Thursday, September 1, 2011

Veto of Billboard Bill Should Stand

By John Regenbogen

In the final hours of the regular legislative session this past spring, the Missouri General Assembly added highly controversial, pro-billboard language to an otherwise uncontroversial transportation bill. The bill passed on the last day of session but fortunately was vetoed by Gov. Jay Nixon because the bill substantially weakens the ability of local communities to restrict billboards.

The governor’s veto is not the last word, however, as the General Assembly begins a veto session September 14 and leaders appear intent to try to override the veto by garnering votes of two-thirds of the legislature. Ironically, while all indications are that the General Assembly appears poised to finally act on a matter of basic fairness and return control of the St. Louis police department from the state to the city, it may seek to take away the right of local citizens – through their locally elected officials -- to regulate billboards according to community standards.

As the governor wrote in his veto letter, it is important for Missouri’s cities and towns to be allowed to preserve their community character in a manner that reflects local standards. A growing number of communities across Missouri feel they have accumulated enough billboards and have enacted either explicit prohibitions on new billboards or restrictive spacing and location requirements that ensure billboard blight doesn’t get out of control. From our state’s largest city, Kansas City, to rapidly growing suburbs like O’Fallon and Chesterfield, to small towns like New Haven and Defiance that depend heavily upon tourism, dozens of Missouri communities have enacted prohibitions or restrictive ordinances to protect against excessive billboard blight. But because the new language added to the transportation bill would take away this authority of local communities, the governor had no choice but to veto the bill. In fact, the bill’s extremely industry-friendly “customary use” requirement would make Missouri’s billboard law among the weakest in the nation with respect to powers of local control.
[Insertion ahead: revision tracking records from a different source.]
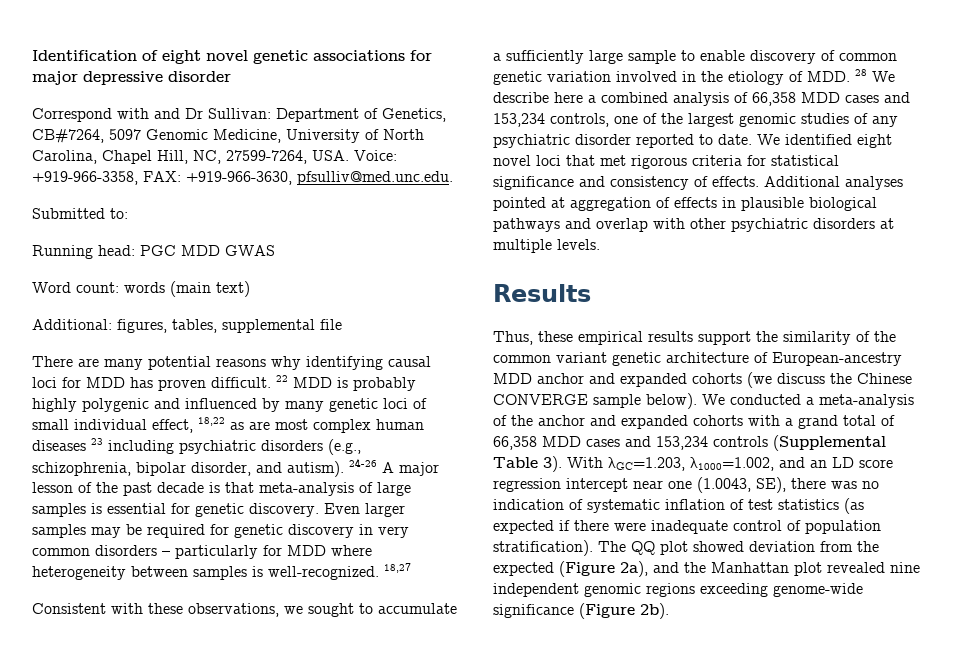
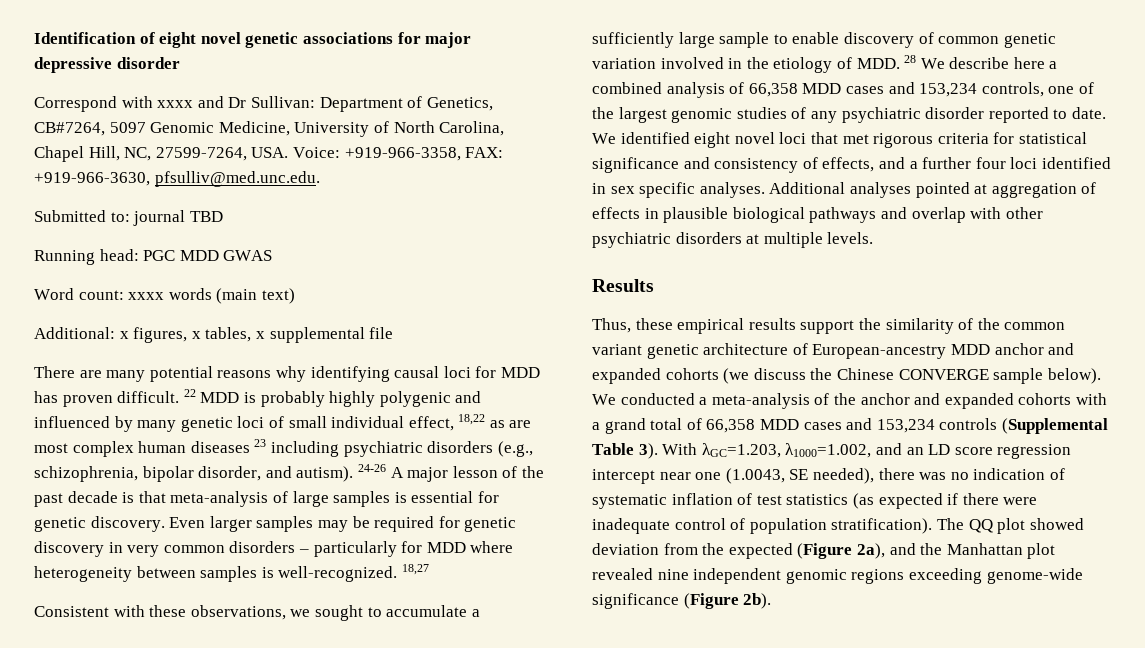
(149, 113) none -> [157,100,194,108] xxxx
(128, 213) none -> [133,210,223,226] journal TBD
(119, 287) none -> [128,292,165,300] xxxx
[117,319,217,333] figures, tables, -> [119,327,265,343] x figures, x tables, x
[712,176,759,187] effects. -> [822,157,1111,172] [592,182,765,198] effects, and a further four loci identified in sex specific analyses.
[756,477,786,493] SE), -> [789,468,874,484] SE needed),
The billboard industry argues that there aren’t enough billboards in our state, which is absurd. Many Missourians feel strongly that the state has too much billboard blight and that a reduction of clutter over time will improve our communities and increase tourism. In fact, just shy of 50 percent of Missouri’s voters supported a ballot initiative in 2000 that would have prohibited new billboards anywhere in Missouri. If more Missouri communities follow the Texas model where over 300 communities have prohibited new billboards, (the fierce Texas pride in their beauty is perhaps best represented by the well-known anti-litter slogan, “Don’t Mess With Texas”) the sky won’t fall and local communities will continue to thrive, if not improve.

But the veto isn’t about the number of billboards in the state, whether we have too many or too few. Rather, it is about keeping state law intact in order to allow local governments to continue making the decisions with respect to billboards in their communities. The Missouri billboard industry may not like this law, but we must retain the common-sense notion that local communities are best able to make these local decisions. Not all communities want to take a tough stance on billboards, of course, but polling has shown that the vast majority of citizens support the strong right of local control on this issue without interference from Jefferson City.

Billboards may have a place in Missouri. But that place should not be every place. At the very least, Missouri’s local governments must retain the right to determine what is appropriate in their communities. Gov. Nixon’s veto must be upheld and the General Assembly should end its effort to put the interests of a powerful industry ahead of local communities.
Regenbogen is executive director of Scenic Missouri.